The Four Archetypes — and How They Shape Career Choices
Tal Ben-Shahar teaches what became the most popular course at Harvard. The official title is more academic, but at its core the class is about something profoundly simple: how to be happy.
I sometimes think my work in running Career Counseling Connecticut follows along those lines. My clients often think they can’t possibly be happy at work.
Having been both unhappy at work (a few years in private law firms) and happy at work – my work running Career Counseling Connecticut and The Learning Consultants, I can speak to the truth: if you “figure it out”, you will be happy.
Among the many insights that Ben-Shahar offers is a framework of four archetypes that describe how people relate to present and future happiness. Most of us contain elements of each, but the extremes are helpful for understanding patterns that appear again and again—particularly in career counseling.
Below is the model, updated for the landscape of 2025 and illustrated with real-to-life Connecticut-based anecdotes that mirror the dozens of clients I see each year.
1. The Rat Racer
Present pain for future reward
The Rat Racer postpones today’s happiness in the hope of achieving it one day in the future. This is the dominant profile of my thirty- and forty-something clients in the Connecticut suburbs.
They leave the house at 7:00 a.m., commute 30–45 minutes to New Haven or Hartford—or over an hour if they live in Fairfield County—arrive home after 6:00 p.m., and repeat the cycle.
The job is not terrible, but it is not energizing. Life becomes a loop of responsibility without fulfillment.
Anecdote — “Matt from Glastonbury”
Matt, a 42-year-old financial analyst from Glastonbury, came to see me after widespread layoffs hit his division. He had been grinding for years, not because he liked his work, but because he feared instability. Ironically, instability came anyway. As we talked, he realized he had postponed happiness for so long that he no longer remembered what he actually enjoyed. The layoff was painful, but it also woke him up to the idea that postponing life is not a strategy.
My professional opinion: Rat racing is responsible, admirable, and often necessary for a season of life—but it is not sustainable as a permanent way of living.
2. The Hedonist
Present pleasure at the expense of the future
Hedonists chase immediate gratification and neglect the longer-range consequences. Some, though not all, of my clients in their twenties fall into this category.
In an era where social media glorifies “living in the moment” and workplace expectations fluctuate, short-term impulses can dominate long-term planning.
Anecdote — “Alyssa from East Haven”
Alyssa, 26, bounced between three jobs in four years—barista, fitness instructor, freelance photographer. Each role appealed to her in the moment, until the boredom or stress of structure set in. When rising rents and inflation hit hard in 2024–2025, she found herself financially strained. Her turning point came when she realized she was living reactively. A career path, she said, felt like “the one thing I was avoiding that would make everything easier.”
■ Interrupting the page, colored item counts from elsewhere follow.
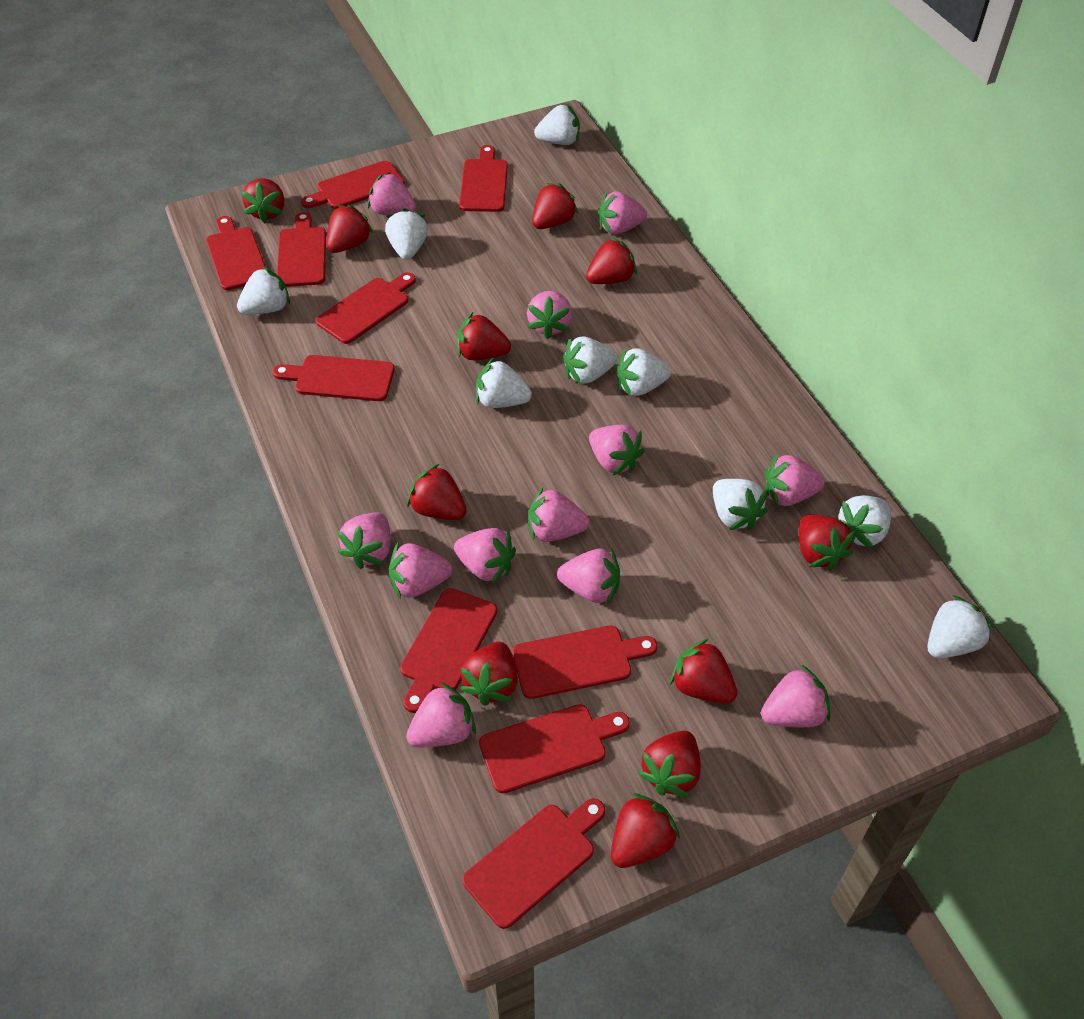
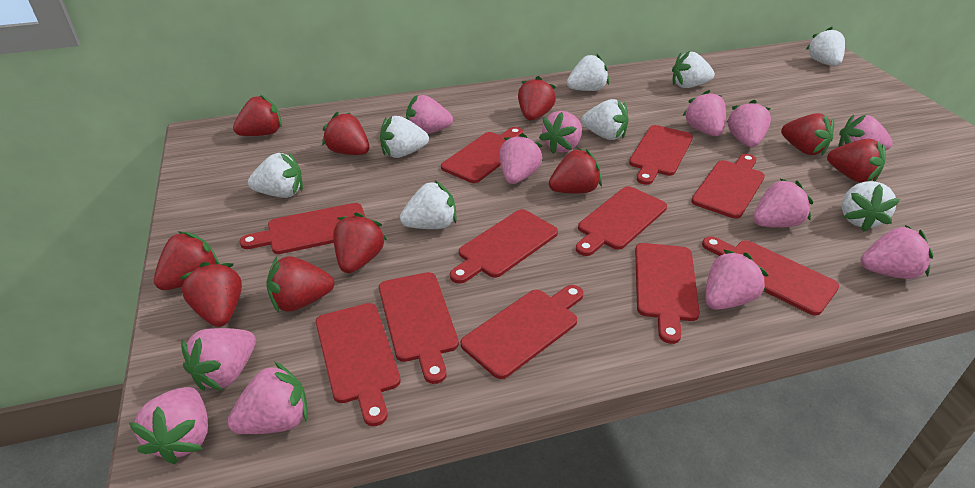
red cutting board: [206,216,266,290] [273,355,395,401] [277,212,326,287] [301,161,405,209] [316,272,416,344] [400,588,497,713] [459,145,508,212] [462,798,605,929] [479,704,630,794] [513,626,658,699] = 10 -> [240,203,366,254] [316,303,401,426] [379,272,459,384] [441,127,523,183] [450,209,558,284] [461,285,584,379] [576,186,667,256] [629,125,693,185] [635,243,700,344] [691,154,765,219] [702,236,839,316] = 11
red strawberry: [241,178,284,223] [327,205,373,253] [407,464,467,520] [457,312,511,360] [460,642,518,706] [532,183,578,229] [586,238,637,284] [611,793,680,868] [638,731,701,798] [670,638,737,704] [799,515,855,571] = 11 -> [154,231,220,290] [180,262,242,327] [233,95,282,136] [266,256,334,313] [322,112,369,155] [333,213,387,273] [518,76,556,120] [549,148,602,194] [781,113,834,156] [827,139,886,183] = 10
white strawberry: [237,266,290,314] [385,208,428,260] [476,358,532,408] [534,104,580,145] [563,336,618,385] [616,348,671,397] [713,479,768,531] [838,495,891,549] [928,595,994,658] = 9 -> [248,152,303,198] [380,116,429,158] [400,181,457,229] [567,54,609,91] [581,99,629,140] [672,51,715,88] [806,27,845,66] [842,181,900,232] = 8

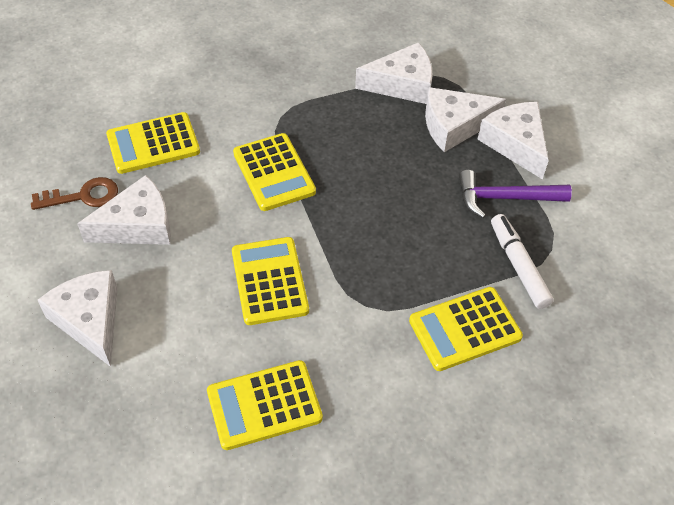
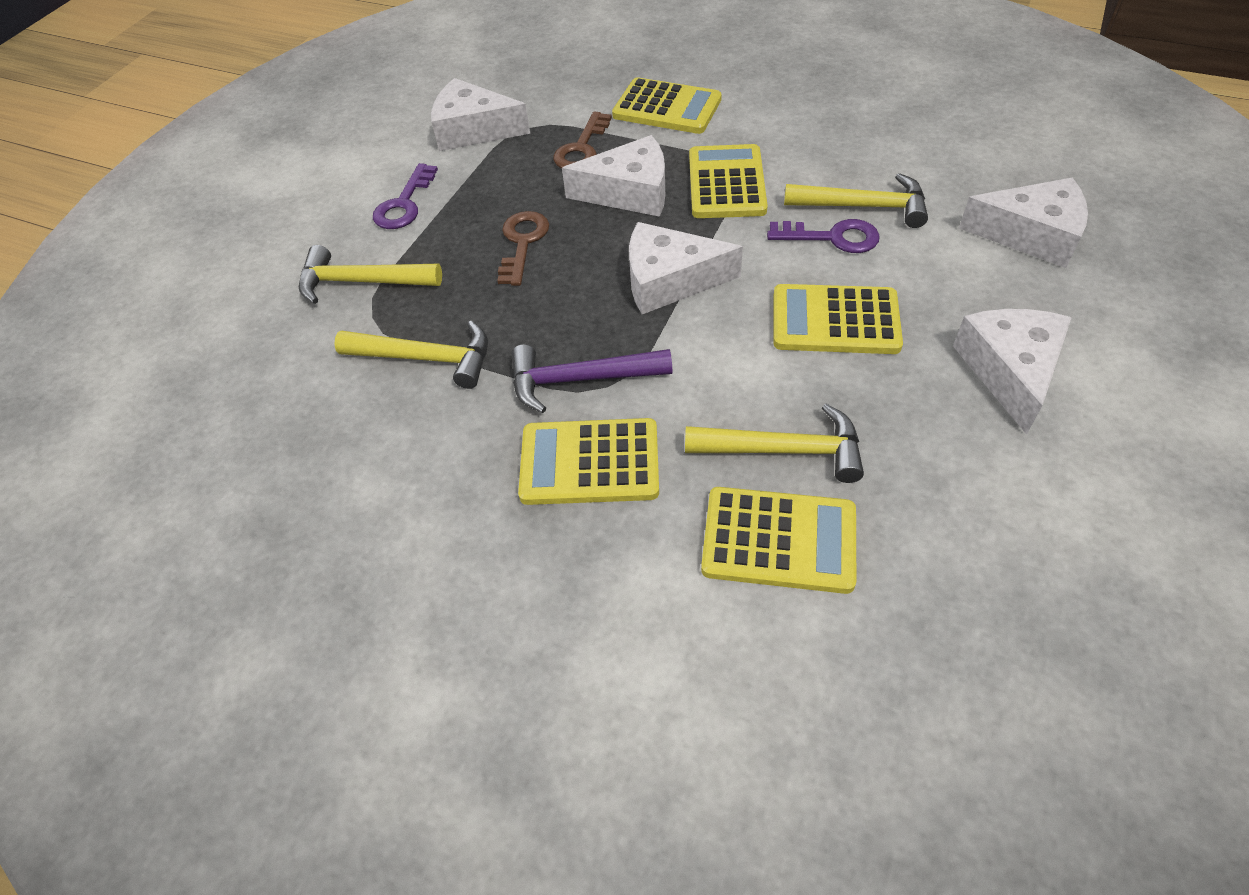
brown key: [31,177,118,210] = 1 -> [497,211,549,286] [553,111,612,169] = 2
purple key: none = 0 -> [373,163,438,229] [767,219,880,253] = 2
white marker: [491,214,554,309] = 1 -> none = 0
yellow hammer: none = 0 -> [299,245,442,304] [334,321,488,389] [685,404,864,483] [784,173,928,228] = 4

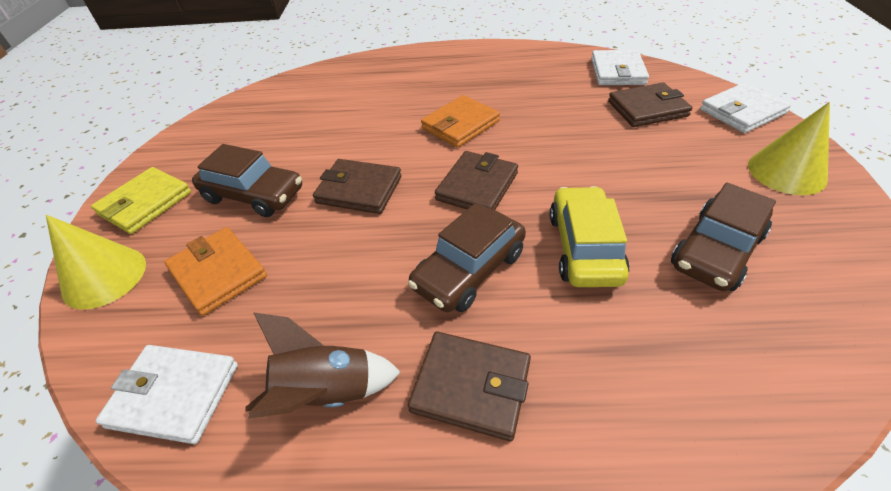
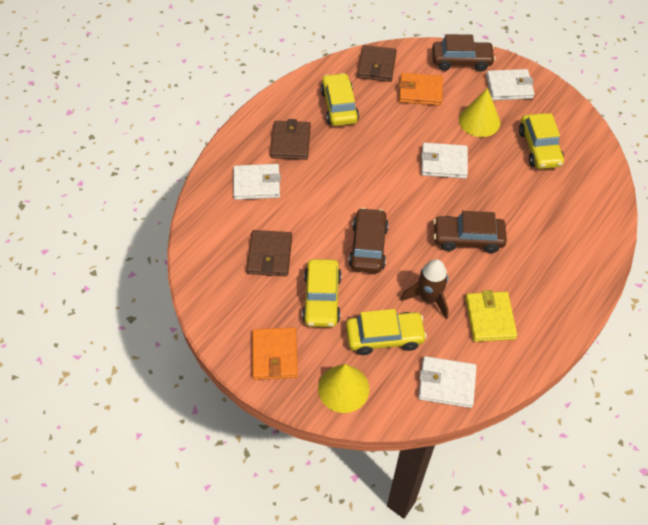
brown wallet: [313,159,402,214] [408,332,531,441] [435,151,518,210] [608,83,693,127] = 4 -> [247,230,292,276] [270,119,311,160] [357,45,397,82] = 3
white wallet: [96,345,238,444] [591,50,649,85] [700,83,791,133] = 3 -> [233,164,281,200] [418,356,477,408] [421,143,468,179] [486,69,535,100] = 4
yellow car: [550,186,630,287] = 1 -> [302,259,342,327] [320,73,359,126] [346,309,427,355] [519,113,564,169] = 4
Hedonists are often creative, energetic, and spontaneous—but without future orientation, they often feel lost or financially vulnerable.
3. The Nihilist
Happiness is unattainable—now and later
Nihilists believe that neither the present nor the future holds meaningful happiness. This is the profile most closely linked with depression.
Even though my work centers on career counseling, I am frequently called upon to act as a life coach for those who have lost a sense of possibility. In these cases, the solution is twofold: a practical plan (career direction, structure, stability) and a psychological shift (restoring hope, enlarging perspective).
Anecdote — “Sarah from West Hartford”
Sarah, a 34-year-old teacher, came to me after burnout, a difficult breakup, and a wave of teacher layoffs across Connecticut. She told me, “I don’t think anything gets better.” Her energy was flat, her confidence depleted. After several meetings, she identified a new path in instructional design, began retraining, and slowly rebuilt momentum. What improved first was not her job situation—but her belief that the future could be better, which is the antidote to nihilism.
Nihilists need gentle but structured guidance. When they regain a sense of agency, their emotional health often improves dramatically.
4. The Happiness Archetype
Present enjoyment + future alignment
This is the ideal: people who enjoy their daily activities and those activities contribute to future well-being.
It is rare—but achievable. This is the state I want my clients to reach when they leave Career Counseling Connecticut: work that energizes them in the present and supports the future they want.
Anecdote — “David from Old Saybrook”
David, 39, worked in IT for years but felt unfulfilled. After a structured career discovery process, he transitioned into cybersecurity compliance—a field that matched his analytical nature, values, and desire for autonomy. The change improved both his day-to-day satisfaction and his long-term trajectory. He told me, “I finally feel like I’m growing again.”
The happiness archetype is not about perfection. It is about alignment.
Where Do You Fit?
Most of the professionals who visit this site—especially in Connecticut’s corporate corridors—fall into the Rat Racer category.
The good news is simple:
There is another way.
You do not need to sacrifice the present for the future.
You do not need to chase pleasure at the cost of stability.
You do not need to surrender to hopelessness.
You can build a career that supports both your current well-being and your future goals.
And that begins with clarity—something I help clients build every day.